Пока я рылся в бабушкиных запасах, отец выискал в углу морозильника увесистую говяжью кость, обозвал ее мослом, и вскоре она горделиво выглядывала из пятилитровой кастрюли.
– Молодца! – довольно сказал он, увидев, как я затаскиваю пакет с овощами на кухню. – Картошку чистить умеешь?
– Не знаю! Не пробовал! – испуганно ответил я.

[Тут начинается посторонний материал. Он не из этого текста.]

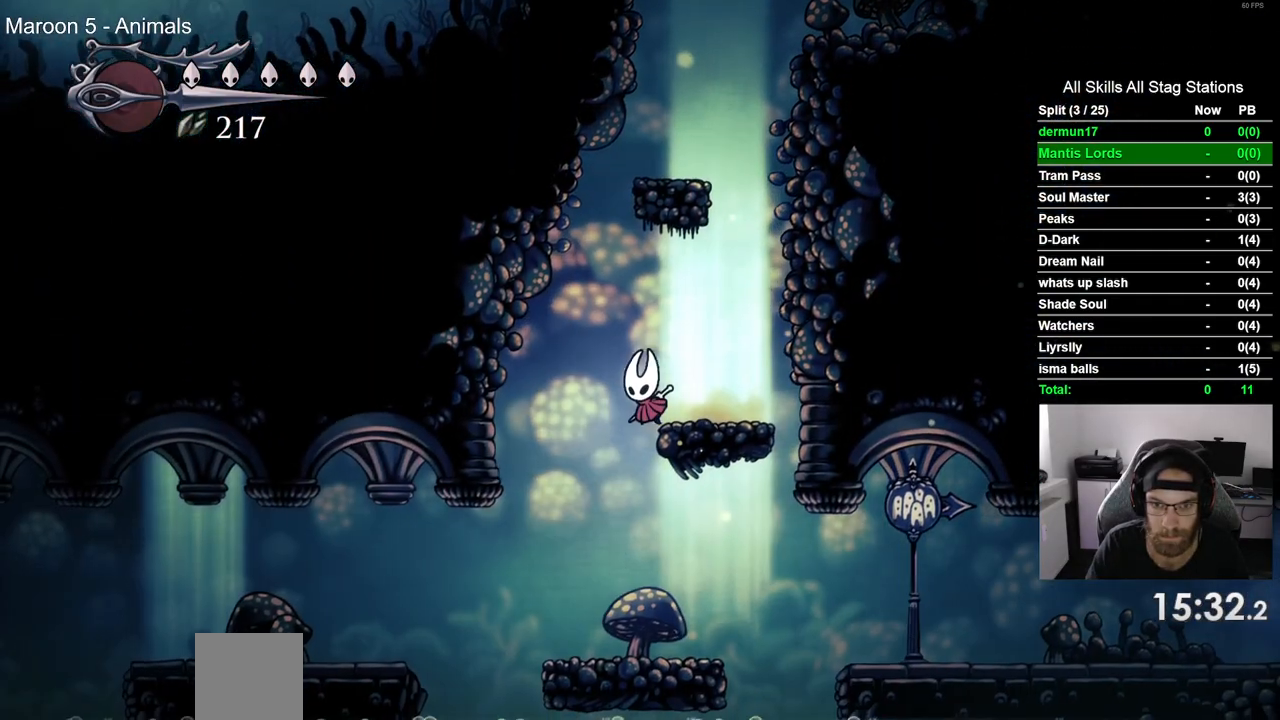
{"buttons": ["CROSS", "DPAD_RIGHT"], "left_stick": "center", "right_stick": "center", "events": [[100, "DPAD_LEFT", "up"], [350, "DPAD_RIGHT", "down"], [467, "CROSS", "down"]]}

– Ну, вот, сейчас и узнаем, какой из тебя моряк. Главное, запомни, кожура должна быть толщиной в газетный лист.
Я поставил перед собой помойное ведро, эмалированную миску с водой, взял самый острый нож и принялся за дело.
«Эх, чтоб ее… Знает ведь, о чем говорит!» – сокрушался я, едва справляясь с очередной «синеглазкой».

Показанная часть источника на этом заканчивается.